Over 100 Oregon locals between ages 52 and 88 took part in this study. It’s worth noting that subjects with worse self-perceptions of aging were much more vulnerable to stressors, reporting more physical health symptoms on particularly stressful days.
“These things are truly important for our health and well-being, not only long-term, but in our day-to-day life,” Witzel adds. “The likelihood of reporting these physical health symptoms is significantly decreased, on average, when you have better self-perceptions of aging.”
This survey finds the key to a long, happy, youthful life is finding the time for some childlike, carefree activities, no matter your age. What’s more carefree than taking a vacation? When we travel someplace special, we broaden our horizons, let go of long-lingering stress, and make lifelong memories and maybe even new friendships.
“I believe that travel is one of the things that keeps us young. Exploring the world provides us with a sense of wonder and makes us feel young. It helps keep our sense of curiosity young,” states Lee Jason Friend, Holistic Services Coordinator at The Ohana Addiction Treatment Center.
Furthermore, this study released in Tourism Analysis finds people who travel more often are happier in general, and this project released in The Journal of Nutrition, Health & Aging concludes travelers tend to live longer in general. Why? Vacations relieve stress, and it’s well-documented that excessive stress levels will accelerate the aging process.

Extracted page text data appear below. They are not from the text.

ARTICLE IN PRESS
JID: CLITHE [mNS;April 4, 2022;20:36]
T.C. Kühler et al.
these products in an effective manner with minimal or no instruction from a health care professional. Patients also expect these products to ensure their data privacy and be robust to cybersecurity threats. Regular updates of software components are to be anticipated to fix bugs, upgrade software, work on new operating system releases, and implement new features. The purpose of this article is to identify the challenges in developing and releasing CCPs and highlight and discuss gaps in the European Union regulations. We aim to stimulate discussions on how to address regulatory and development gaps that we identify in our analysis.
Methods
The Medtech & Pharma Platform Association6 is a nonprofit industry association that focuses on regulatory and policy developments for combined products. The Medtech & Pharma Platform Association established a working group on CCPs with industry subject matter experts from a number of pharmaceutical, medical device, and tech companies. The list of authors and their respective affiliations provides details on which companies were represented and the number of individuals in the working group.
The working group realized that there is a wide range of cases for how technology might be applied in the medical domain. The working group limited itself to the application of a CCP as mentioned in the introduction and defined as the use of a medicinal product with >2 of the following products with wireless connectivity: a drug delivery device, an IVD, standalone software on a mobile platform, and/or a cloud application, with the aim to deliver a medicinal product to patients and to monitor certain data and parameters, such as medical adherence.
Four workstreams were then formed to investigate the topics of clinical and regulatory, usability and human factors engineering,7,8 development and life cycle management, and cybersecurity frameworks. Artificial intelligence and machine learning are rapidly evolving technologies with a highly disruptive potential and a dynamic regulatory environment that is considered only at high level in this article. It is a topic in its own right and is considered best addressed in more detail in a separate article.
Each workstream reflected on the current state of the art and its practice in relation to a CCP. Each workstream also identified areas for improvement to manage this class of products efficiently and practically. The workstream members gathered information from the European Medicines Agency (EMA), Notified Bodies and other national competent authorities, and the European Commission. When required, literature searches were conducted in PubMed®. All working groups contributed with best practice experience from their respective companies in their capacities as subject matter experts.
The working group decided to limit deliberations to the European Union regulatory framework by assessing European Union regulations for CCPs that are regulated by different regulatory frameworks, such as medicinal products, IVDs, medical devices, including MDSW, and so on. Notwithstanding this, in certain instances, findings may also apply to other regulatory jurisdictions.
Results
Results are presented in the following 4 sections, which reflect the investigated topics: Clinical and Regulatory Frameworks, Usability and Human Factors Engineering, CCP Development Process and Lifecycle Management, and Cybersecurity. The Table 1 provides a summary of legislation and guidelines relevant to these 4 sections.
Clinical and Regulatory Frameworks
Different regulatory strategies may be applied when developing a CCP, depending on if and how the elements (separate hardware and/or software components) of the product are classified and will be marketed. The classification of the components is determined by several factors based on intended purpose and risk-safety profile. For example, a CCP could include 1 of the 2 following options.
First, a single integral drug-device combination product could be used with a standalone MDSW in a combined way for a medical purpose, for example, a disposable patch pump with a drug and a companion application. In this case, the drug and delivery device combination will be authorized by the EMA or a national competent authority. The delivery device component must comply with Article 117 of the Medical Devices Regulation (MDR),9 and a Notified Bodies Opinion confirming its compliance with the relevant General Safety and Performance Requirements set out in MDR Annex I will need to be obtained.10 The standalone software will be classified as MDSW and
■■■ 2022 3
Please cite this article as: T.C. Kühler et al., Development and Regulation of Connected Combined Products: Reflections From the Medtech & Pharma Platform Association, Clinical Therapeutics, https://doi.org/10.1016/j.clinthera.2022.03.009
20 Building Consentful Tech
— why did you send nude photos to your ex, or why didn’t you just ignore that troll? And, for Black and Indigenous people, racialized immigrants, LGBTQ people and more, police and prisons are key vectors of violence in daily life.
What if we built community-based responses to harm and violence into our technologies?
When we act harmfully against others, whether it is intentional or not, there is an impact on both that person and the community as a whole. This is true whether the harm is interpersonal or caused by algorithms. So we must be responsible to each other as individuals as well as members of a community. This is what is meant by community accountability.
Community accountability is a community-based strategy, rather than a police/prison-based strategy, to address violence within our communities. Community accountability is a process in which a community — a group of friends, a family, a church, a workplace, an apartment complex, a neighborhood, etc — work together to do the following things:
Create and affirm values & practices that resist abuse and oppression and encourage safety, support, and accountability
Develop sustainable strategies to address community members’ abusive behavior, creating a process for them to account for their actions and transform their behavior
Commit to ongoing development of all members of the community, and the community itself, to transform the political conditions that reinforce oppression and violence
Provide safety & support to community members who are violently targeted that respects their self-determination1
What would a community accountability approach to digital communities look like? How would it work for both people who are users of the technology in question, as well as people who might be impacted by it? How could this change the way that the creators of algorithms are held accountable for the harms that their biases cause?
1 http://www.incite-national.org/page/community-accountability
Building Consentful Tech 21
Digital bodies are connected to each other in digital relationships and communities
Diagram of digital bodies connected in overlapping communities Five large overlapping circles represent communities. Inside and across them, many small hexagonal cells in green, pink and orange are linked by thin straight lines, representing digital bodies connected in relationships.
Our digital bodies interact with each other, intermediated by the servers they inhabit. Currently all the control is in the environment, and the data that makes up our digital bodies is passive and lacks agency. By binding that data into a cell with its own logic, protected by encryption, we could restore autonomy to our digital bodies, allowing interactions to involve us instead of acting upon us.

“Don’t think having an otherwise healthy lifestyle will compensate for working too hard and not taking holidays,” says Professor Timo Strandberg of the University of Helsinki, Finland. “Vacations can be a good way to relieve stress.”
Related: Meditating Can Impact Your Immune System In This Incredible Way, New Study Says
We touched on the importance of exercise earlier, but it’s equally as essential to make sure you’re working out your brain, too.
“Your brain ages just like the rest of your body as part of the natural aging process. It shrinks, slows down, and becomes less adaptable to change. Therefore, to stay healthy, it’s critical to stretch your brain as well your heart, legs, and other muscles,” explains Karalyn Cass, a Diabetes Prevention Program (DPP) coach and program coordinator with First Mile Care.
Flexing your neurological muscles doesn’t have to be a chore. This study published in the scientific journal Neurology discovered that keeping your brain active — for example, playing more mentally stimulating activities like board games, card games, and puzzles — goes a long way toward preserving the mind’s gray matter and preventing dementia.
Another research initiative released in The Journals of Gerontology: Series B came to similar conclusions. Study authors report that people who routinely play non-digital games throughout their lives show stronger memory and thinking skills by the time they reach their 70s.
Adult life can be quite hectic. In between navigating the day’s daily chores and obligations, it’s easy to start feeling like your hand is barely on the steering wheel of your own life. Interestingly, this study published in The Journals of Gerontology: Series B reports that when older adults feel totally in control of their lives, they also feel younger.
The next afternoon, you find yourself running around and getting things done for your family or job, take some time and do something just for you. Even if it’s as simple as taking 15 minutes to read some of your book, stretch it out with yoga, or go for a relaxing walk around your favorite local neighborhood.